さらに、同社が「電気自動車への装着に適したタイヤ基盤技術」とする「エンライトン」の活用も進める。欧州を起点に乗用車用の新車向けから搭載が拡大しており、今年は国内でトラック・バス用にも投入。今後はエンライトンの商品数拡大を図りつつ、ビジネス成長とサステナビリティといった二律背反の価値を同時に創出する。
探索事業は、グアユール事業とリサイクル事業を「サーキュラーエコノミーの実現に向けた取り組み」と位置付ける。特にリサイクルはグローバルで共創を進め、日本では2030年までに大規模実証実験を行う。

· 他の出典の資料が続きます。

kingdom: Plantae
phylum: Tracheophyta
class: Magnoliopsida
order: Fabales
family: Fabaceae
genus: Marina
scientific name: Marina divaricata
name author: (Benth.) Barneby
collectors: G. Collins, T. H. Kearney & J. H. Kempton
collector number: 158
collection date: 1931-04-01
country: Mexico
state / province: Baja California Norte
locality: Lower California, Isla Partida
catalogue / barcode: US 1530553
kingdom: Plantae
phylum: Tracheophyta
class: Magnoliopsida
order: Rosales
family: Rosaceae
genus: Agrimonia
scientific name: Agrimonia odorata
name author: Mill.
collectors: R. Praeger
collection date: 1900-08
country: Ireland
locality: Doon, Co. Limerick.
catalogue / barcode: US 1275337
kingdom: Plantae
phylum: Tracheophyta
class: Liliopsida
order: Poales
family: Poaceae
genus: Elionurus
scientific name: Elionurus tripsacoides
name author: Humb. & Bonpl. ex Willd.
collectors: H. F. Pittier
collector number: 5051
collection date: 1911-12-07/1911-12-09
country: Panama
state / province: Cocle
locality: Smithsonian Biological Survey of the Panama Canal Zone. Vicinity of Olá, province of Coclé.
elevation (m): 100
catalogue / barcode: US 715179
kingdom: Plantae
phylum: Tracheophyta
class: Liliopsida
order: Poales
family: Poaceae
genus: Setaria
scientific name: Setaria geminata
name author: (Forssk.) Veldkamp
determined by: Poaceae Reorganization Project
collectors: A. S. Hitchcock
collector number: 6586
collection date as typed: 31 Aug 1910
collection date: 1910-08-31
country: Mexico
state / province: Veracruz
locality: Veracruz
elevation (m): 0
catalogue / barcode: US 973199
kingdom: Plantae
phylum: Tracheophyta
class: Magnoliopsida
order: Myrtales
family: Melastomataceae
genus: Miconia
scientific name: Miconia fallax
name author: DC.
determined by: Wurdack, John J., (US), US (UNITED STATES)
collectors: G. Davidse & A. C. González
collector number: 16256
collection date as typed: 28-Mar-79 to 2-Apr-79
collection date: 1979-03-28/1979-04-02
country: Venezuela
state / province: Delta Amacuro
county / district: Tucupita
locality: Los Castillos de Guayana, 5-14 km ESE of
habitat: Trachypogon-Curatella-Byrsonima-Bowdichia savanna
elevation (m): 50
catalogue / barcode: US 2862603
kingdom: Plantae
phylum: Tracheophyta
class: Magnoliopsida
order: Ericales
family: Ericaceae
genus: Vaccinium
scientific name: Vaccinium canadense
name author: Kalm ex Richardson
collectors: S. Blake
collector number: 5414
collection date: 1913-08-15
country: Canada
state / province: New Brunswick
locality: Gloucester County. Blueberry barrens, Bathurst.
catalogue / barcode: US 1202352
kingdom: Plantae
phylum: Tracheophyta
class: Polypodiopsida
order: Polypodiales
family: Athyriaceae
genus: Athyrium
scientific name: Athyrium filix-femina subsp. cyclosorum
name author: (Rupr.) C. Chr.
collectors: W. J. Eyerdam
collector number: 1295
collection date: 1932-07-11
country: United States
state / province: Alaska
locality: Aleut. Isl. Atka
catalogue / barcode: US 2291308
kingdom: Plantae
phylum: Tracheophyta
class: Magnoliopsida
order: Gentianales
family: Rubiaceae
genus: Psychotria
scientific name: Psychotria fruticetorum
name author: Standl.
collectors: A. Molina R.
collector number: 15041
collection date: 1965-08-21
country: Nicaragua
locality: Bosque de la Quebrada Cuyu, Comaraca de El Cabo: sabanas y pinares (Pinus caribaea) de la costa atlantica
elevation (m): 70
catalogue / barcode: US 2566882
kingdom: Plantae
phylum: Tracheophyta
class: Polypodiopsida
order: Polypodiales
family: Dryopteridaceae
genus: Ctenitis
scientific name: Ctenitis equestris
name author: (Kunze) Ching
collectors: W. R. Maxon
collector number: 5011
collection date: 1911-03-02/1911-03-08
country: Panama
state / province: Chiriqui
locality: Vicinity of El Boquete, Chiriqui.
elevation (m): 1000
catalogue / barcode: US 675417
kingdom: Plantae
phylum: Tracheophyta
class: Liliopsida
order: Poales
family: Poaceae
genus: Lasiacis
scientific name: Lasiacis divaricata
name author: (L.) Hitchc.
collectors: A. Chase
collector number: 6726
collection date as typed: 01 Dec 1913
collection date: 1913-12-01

タイヤ生産拠点に対しては、中長期的な視点で増強投資やグローバル供給源となる日本・アジアの生産拡大などを検討する。今後の成長エンジンとするソリューション事業の拡充に向けた投資もあわせ、2022年の投資経費は昨年の1.5倍となる約1500億円を計画する。
さらに、M&Aや戦略的出資の費用も約1500億円を見込む。重点投資分野には、モビリティソリューションや小売・サービスの拡充、タイヤ生産技術、モビリティ業界の新興プレイヤー、サステナビリティの5つを設定した。吉松加雄グローバルCFOは「成長へ向けた変革を加速する」と意気込みを示した。